# WHAT IS BEING ASKED
Work through the data and say how many lines contain "CreationDate". The number alone is the answer.

[Data entries]

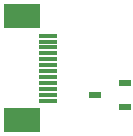
<source format=gbp>
G04*
G04 #@! TF.GenerationSoftware,Altium Limited,Altium Designer,23.10.1 (27)*
G04*
G04 Layer_Color=128*
%FSLAX44Y44*%
%MOMM*%
G71*
G04*
G04 #@! TF.SameCoordinates,25226DB3-9521-4D1C-9E54-C7AF66E27BCA*
G04*
G04*
G04 #@! TF.FilePolarity,Positive*
G04*
G01*
G75*
%ADD39R,1.0000X0.6000*%
%ADD46R,1.6016X0.4016*%
%ADD47R,3.1016X2.1016*%
D39*
X442068Y220566D02*
D03*
X417068Y210566D02*
D03*
X442068Y200566D02*
D03*
D46*
X377439Y206037D02*
D03*
Y211033D02*
D03*
Y216032D02*
D03*
Y221033D02*
D03*
Y226032D02*
D03*
Y231033D02*
D03*
Y236032D02*
D03*
Y241033D02*
D03*
Y246032D02*
D03*
Y251033D02*
D03*
Y256032D02*
D03*
Y261033D02*
D03*
D47*
X354896Y189278D02*
D03*
X354838Y277876D02*
D03*
M02*

</source>
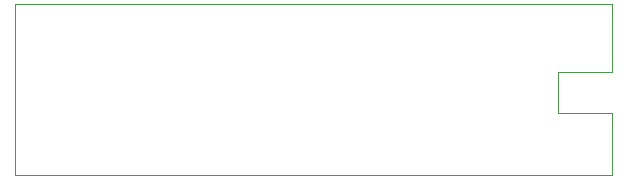
<source format=gko>
%TF.GenerationSoftware,KiCad,Pcbnew,(5.1.6-0-10_14)*%
%TF.CreationDate,2020-09-11T15:14:46+09:00*%
%TF.ProjectId,teabiscuits_dac_mcp48,74656162-6973-4637-9569-74735f646163,rev?*%
%TF.SameCoordinates,Original*%
%TF.FileFunction,Profile,NP*%
%FSLAX46Y46*%
G04 Gerber Fmt 4.6, Leading zero omitted, Abs format (unit mm)*
G04 Created by KiCad (PCBNEW (5.1.6-0-10_14)) date 2020-09-11 15:14:46*
%MOMM*%
%LPD*%
G01*
G04 APERTURE LIST*
%TA.AperFunction,Profile*%
%ADD10C,0.050000*%
%TD*%
%TA.AperFunction,Profile*%
%ADD11C,0.100000*%
%TD*%
G04 APERTURE END LIST*
D10*
X179750000Y-110000000D02*
X179700000Y-110000000D01*
X179750000Y-104250000D02*
X179750000Y-110000000D01*
X179500000Y-104250000D02*
X179750000Y-104250000D01*
X129250000Y-104250000D02*
X179500000Y-104250000D01*
X179700000Y-113500000D02*
X179750000Y-113500000D01*
X179750000Y-118750000D02*
X179750000Y-113500000D01*
X129250000Y-118750000D02*
X179750000Y-118750000D01*
X129250000Y-104250000D02*
X129250000Y-118750000D01*
D11*
%TO.C,Je*%
X175200000Y-113500000D02*
X179700000Y-113500000D01*
X175200000Y-110000000D02*
X175200000Y-113500000D01*
X179700000Y-110000000D02*
X175200000Y-110000000D01*
%TD*%
M02*

</source>
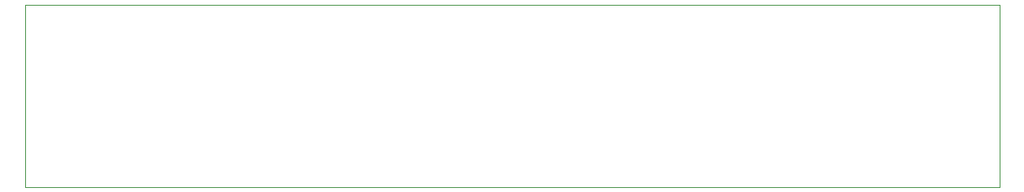
<source format=gbr>
%TF.GenerationSoftware,KiCad,Pcbnew,(5.1.9)-1*%
%TF.CreationDate,2021-04-14T17:12:51-04:00*%
%TF.ProjectId,HeartRateMonitor,48656172-7452-4617-9465-4d6f6e69746f,rev?*%
%TF.SameCoordinates,Original*%
%TF.FileFunction,Profile,NP*%
%FSLAX46Y46*%
G04 Gerber Fmt 4.6, Leading zero omitted, Abs format (unit mm)*
G04 Created by KiCad (PCBNEW (5.1.9)-1) date 2021-04-14 17:12:51*
%MOMM*%
%LPD*%
G01*
G04 APERTURE LIST*
%TA.AperFunction,Profile*%
%ADD10C,0.100000*%
%TD*%
G04 APERTURE END LIST*
D10*
X157480000Y-87630000D02*
X157480000Y-106680000D01*
X55880000Y-87630000D02*
X157480000Y-87630000D01*
X55880000Y-106680000D02*
X55880000Y-87630000D01*
X157480000Y-106680000D02*
X55880000Y-106680000D01*
M02*

</source>
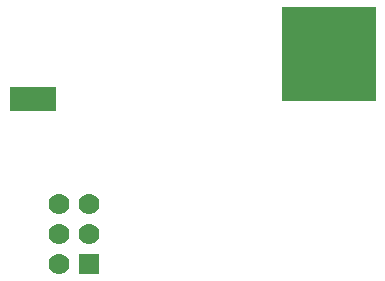
<source format=gbs>
G04 #@! TF.FileFunction,Soldermask,Bot*
%FSLAX46Y46*%
G04 Gerber Fmt 4.6, Leading zero omitted, Abs format (unit mm)*
G04 Created by KiCad (PCBNEW 0.201505222246+5678~23~ubuntu14.04.1-product) date dom 24 may 2015 19:31:24 CEST*
%MOMM*%
G01*
G04 APERTURE LIST*
%ADD10C,0.101600*%
%ADD11R,1.778000X1.778000*%
%ADD12C,1.778000*%
%ADD13R,8.001000X8.001000*%
%ADD14R,4.000500X1.998980*%
G04 APERTURE END LIST*
D10*
D11*
X146685000Y-112395000D03*
D12*
X144145000Y-112395000D03*
X146685000Y-109855000D03*
X144145000Y-109855000D03*
X146685000Y-107315000D03*
X144145000Y-107315000D03*
D13*
X167005000Y-94615000D03*
D14*
X141935200Y-98425000D03*
M02*

</source>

# WRITTEN RESPONSE
2